Он выпил, закусил куском сала, показал взглядом:
– Угощайся. Сала-то, небось, давно не ел?
Семенов встал.
– Мне жировать не с чего. Вся страна ремни-то затягивает! Сам товарищ Ленин не каждый день досыта кушает!
Клюквин расхохотался.
– Наивный ты, Ваня, ну прям как ребёнок! Хочешь, я тебе Надьку отдам на неделю, только с возвратом…
Грудастая красотка многообещающе улыбнулась. Край ее стакана был густо измазан помадой.
– А хоть и совсем забирай, – великодушно махнул рукой Клюквин. – Для боевого друга ничего не жалко. И вот ещё в придачу, бери!
Он вынул из нагрудного кармана золотой «Брегет» с цепочкой и протянул Семенову.
– А насчёт Ленина не беспокойся, не голодает он! И фазанов ест, и стерлядку паровую, мне ребята расска…
– Бац! – зубы комэска-три лязгнули, чугунный кулак Семенова сбил его со стула, и он с грохотом упал на пол.
– Ах ты, сука! – вскочив, Клюквин выхватил кольт из желтой фасонистой кобуры. Семенов схватился за свой маузер, но он не успевал, и комэск-три выстрелил первым. Грохот мощного патрона заложил всем уши, но Сидор успел ударить по руке нагайкой, пуля ушла в пол, а оружие отлетело в сторону. «Ангел смерти» быстро подхватил его и сунул за пояс.
В последний миг Семенов сдержал палец на спуске. Наступила мертвая тишина. Клюквин, морщась, баюкал ушибленную кисть, а маузер был направлен ему в грудь. Бесконечные секунды растянулись, нагнетая смертельное напряжение. В груди Семенова бушевала ярость, она рвалась наружу – через руку, держащую оружие, через ствол маузера, но упиралась в патрон и вырваться не могла, а потому отдавалась назад, сдавливала сердце и распирала голову. Ее надо было выпустить. Длинный тонкий ствол качнулся в сторону, грохнул выстрел, четвертная бутыль со звоном разлетелась вдребезги, обрызгав Дементьева и Надю самогоном и обдав их осколками. По столу, огибая тарелки и миски, потекла мутная, остро пахнущая жидкость. На щеке комиссара выступила кровь, он смахнул ее ладонью, но только размазал по лицу.
– Ты что здесь богуешь? – зловеще процедил Клюквин. – Я думал – за тобой сила, а ты голый!
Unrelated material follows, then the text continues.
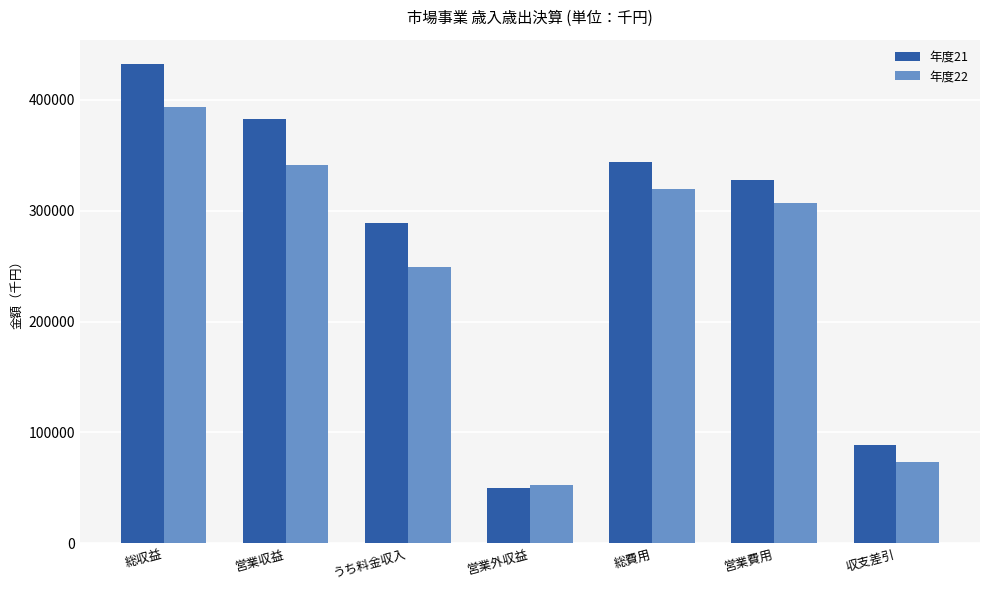

Between 総費用 and 営業費用, which series saw the biggest shift?

年度21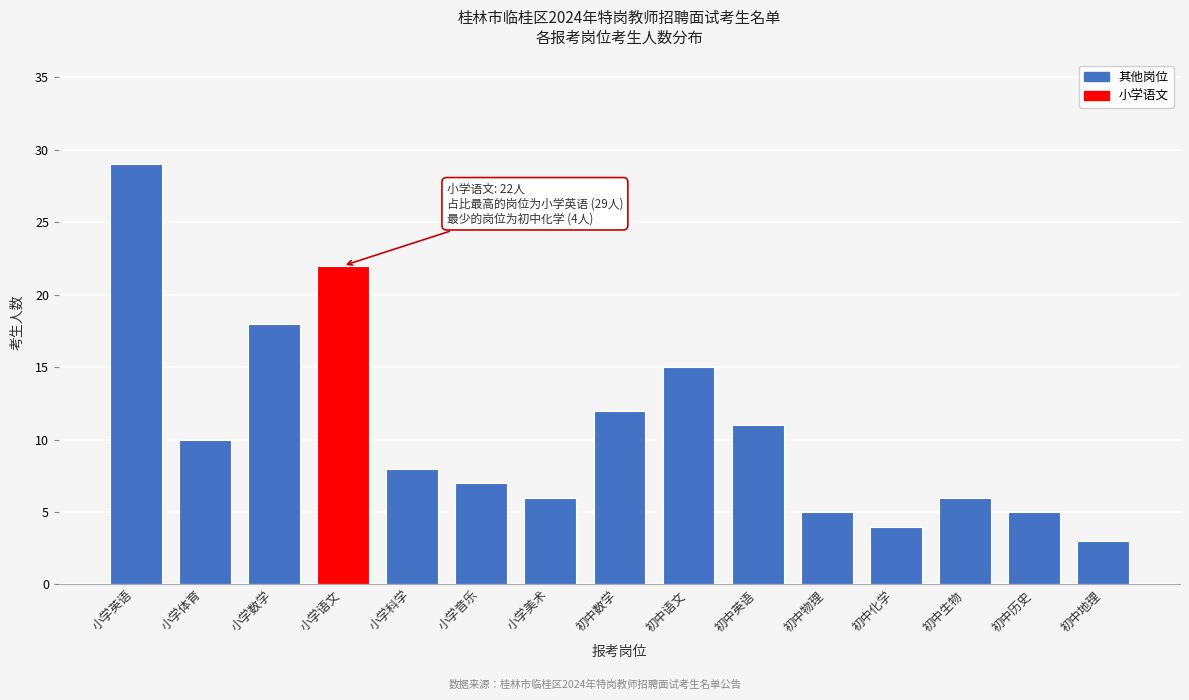

Reading right to left, transcribe all the data shown in this chart.

初中地理=3	初中历史=5	初中生物=6	初中化学=4	初中物理=5	初中英语=11	初中语文=15	初中数学=12	小学美术=6	小学音乐=7	小学科学=8	小学语文=22	小学数学=18	小学体育=10	小学英语=29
Или на две тачанки понадеялся? Да тебя мои ребята в капусту порубят!
– Испугал! – усмехнулся Семенов. – В Кривой балке весь мой эскадрон дожидается! Как выстрелы услышат… Иди, мразь!
Ухватив притихшего Клюквина левой рукой за сорочку, а правой сунув маузер под челюсть, Семенов потащил его на крыльцо. По дороге шепнул:
– Ошибешься – с удовольствием вышибу тебе мозги! А мы уйдём по-любому!